If pods aren’t running on expected nodes, verify node labels, taints, and scheduling rules. Also ensure your cluster has available resources for scheduling.

Cleaning Up a DaemonSet

To delete a DaemonSet and its pods, use:

bash

CopyEdit

kubectl delete daemonset <name>

This command removes the controller and all the pods it created across the nodes. If you want to keep the pods but remove the DaemonSet object, you can delete it with –cascade=orphan.

Real-World Example: Fluent Bit DaemonSet

Suppose you want to deploy Fluent Bit as a logging agent on all nodes. You can use a DaemonSet to ensure logs are collected from each node and sent to a central location like Elasticsearch or CloudWatch. This guarantees consistent log visibility across your entire cluster without manual deployment on individual nodes.

Security Considerations with DaemonSets

DaemonSets often run pods with elevated privileges because they interact with system-level components. You must secure them properly by:

  • Using PodSecurityPolicies (deprecated) or PodSecurity Admission rules
  • Setting read-only file systems
  • Running containers as non-root users where possible
  • Scanning images for vulnerabilities

A compromised DaemonSet pod could potentially affect every node it runs on, so follow the principle of least privilege.
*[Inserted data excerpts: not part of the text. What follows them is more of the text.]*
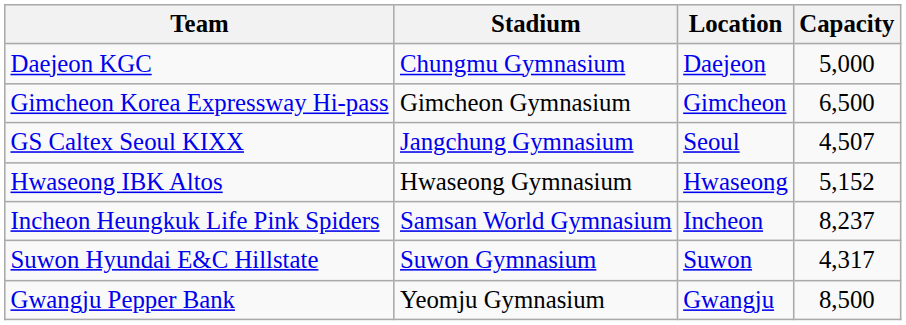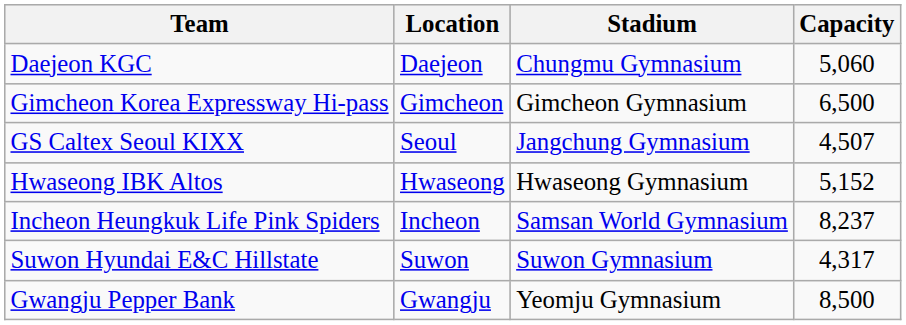columns swapped: Location <-> Stadium
Daejeon KGC | Capacity: 5,000 -> 5,060
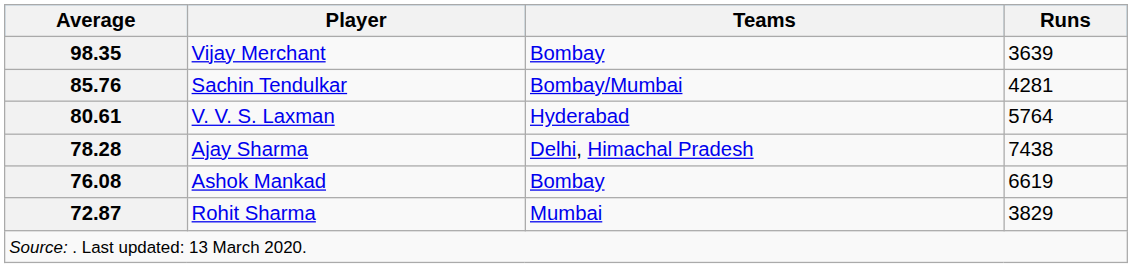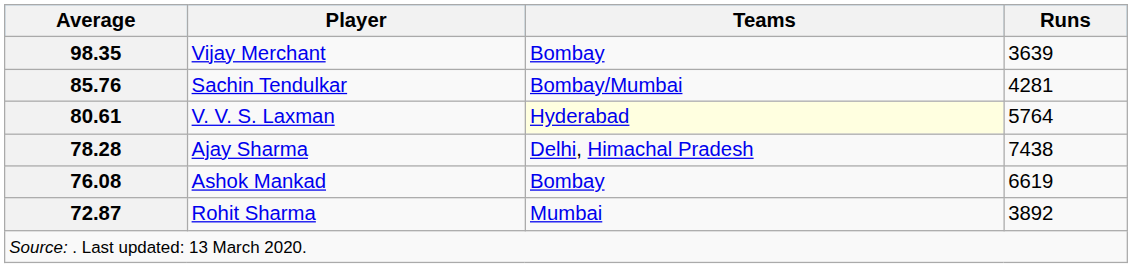V. V. S. Laxman | Teams: no background -> lightyellow background
Rohit Sharma | Runs: 3829 -> 3892
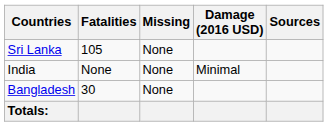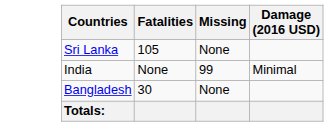- column: Sources
India | Missing: None -> 99
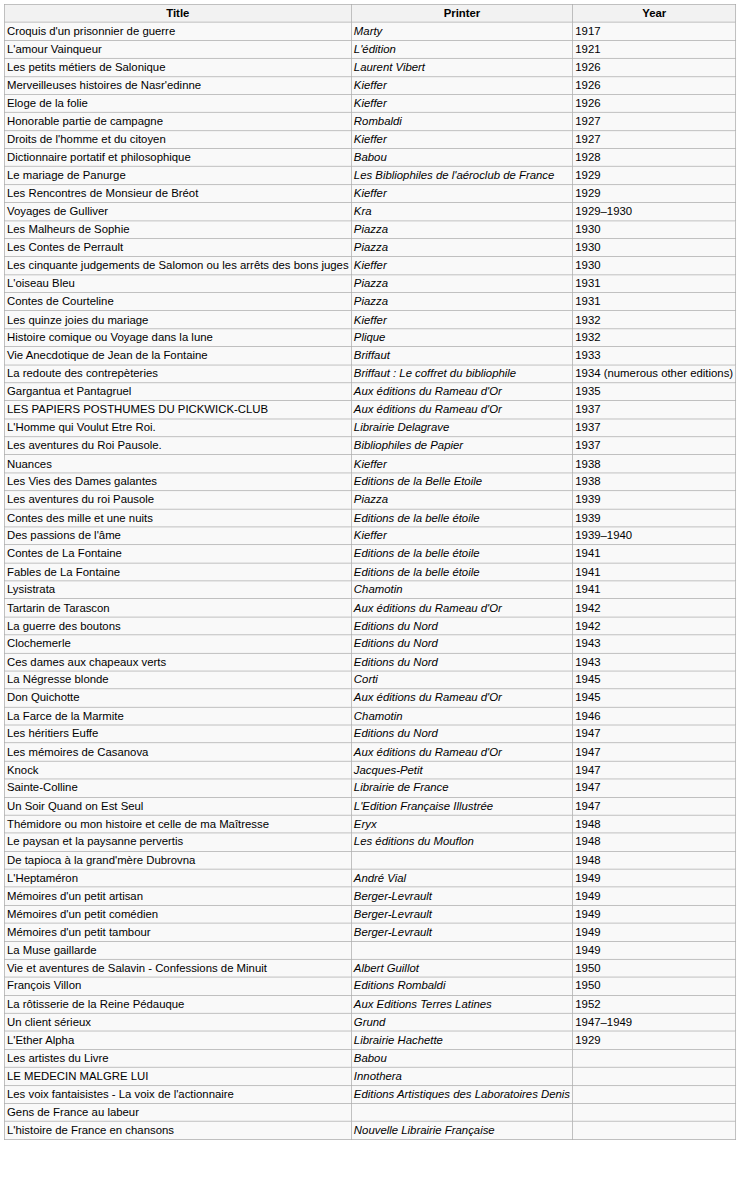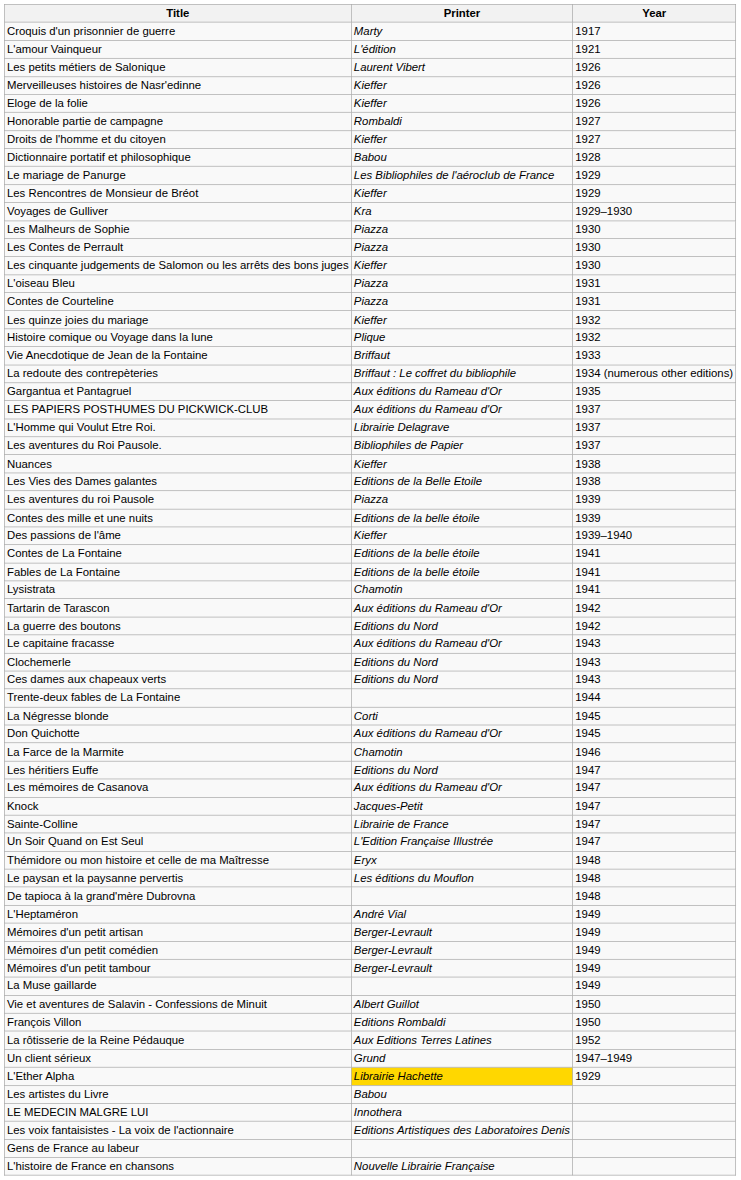+ row: Le capitaine fracasse | Aux éditions du Rameau d'Or | 1943
+ row: Trente-deux fables de La Fontaine | 1944
L'Ether Alpha | Printer: no background -> gold background
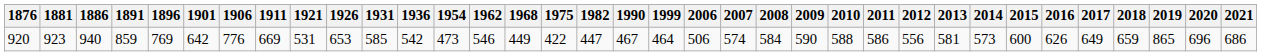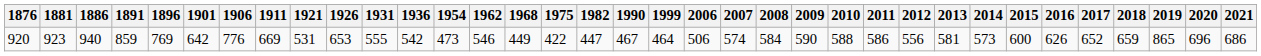920 | 1931: 585 -> 555
920 | 2017: 649 -> 652
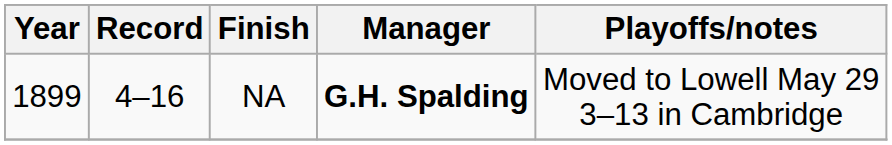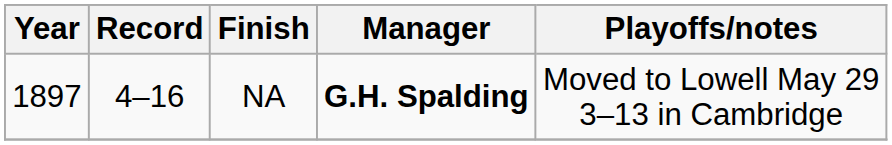NA | Year: 1899 -> 1897
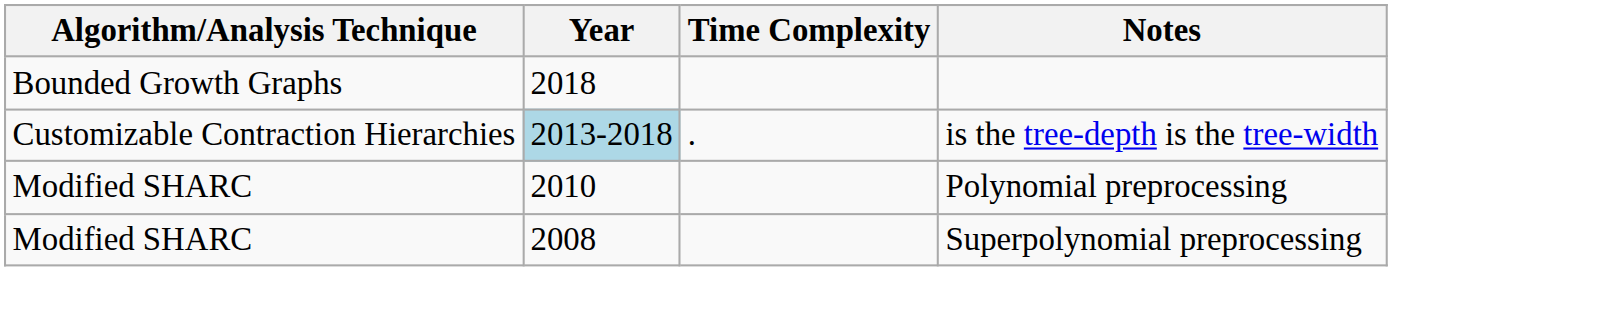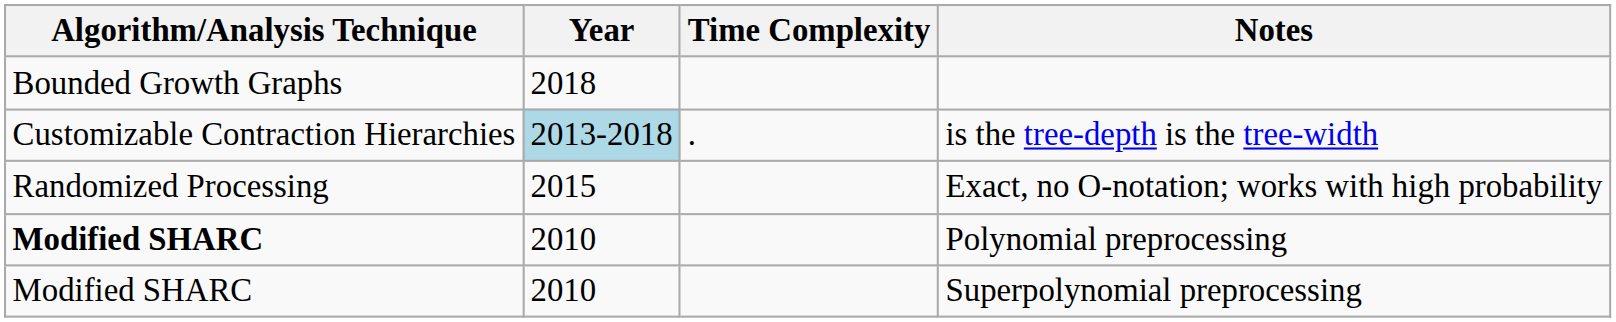+ row: Randomized Processing | 2015 | Exact, no O-notation; works with high probability
Polynomial preprocessing | Algorithm/Analysis Technique: normal -> bold
Superpolynomial preprocessing | Year: 2008 -> 2010
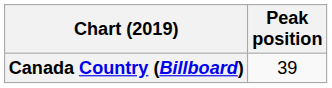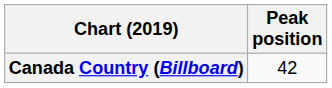Canada Country (Billboard) | Peak position: 39 -> 42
Best Practices When Using DaemonSets

DaemonSet
  • Use labels and selectors carefully to avoid accidental scheduling
  • Monitor resource usage since each pod runs on every node
  • Prefer lightweight containers to minimize overhead
  • Validate configuration changes before rolling them out
  • Combine with Helm or Kustomize for easier deployment in CI/CD

Following best practices helps maintain stability, security, and performance across your Kubernetes environment.

DaemonSet Alternatives and When Not to Use It

If you don’t need a pod on every node, consider using a Deployment with node affinity or a Job for one-off tasks. If pods should only run on certain node types, you might combine Deployments with node selectors. DaemonSets are ideal for always-on background services—not for general-purpose application scaling.

Conclusion

DaemonSets are a powerful Kubernetes feature designed for managing background pods that need to run on every node. They simplify the deployment of cluster-wide agents and system services, improving consistency, observability, and control. By understanding how they work and applying best practices, you can ensure your Kubernetes infrastructure remains efficient and reliable at scale.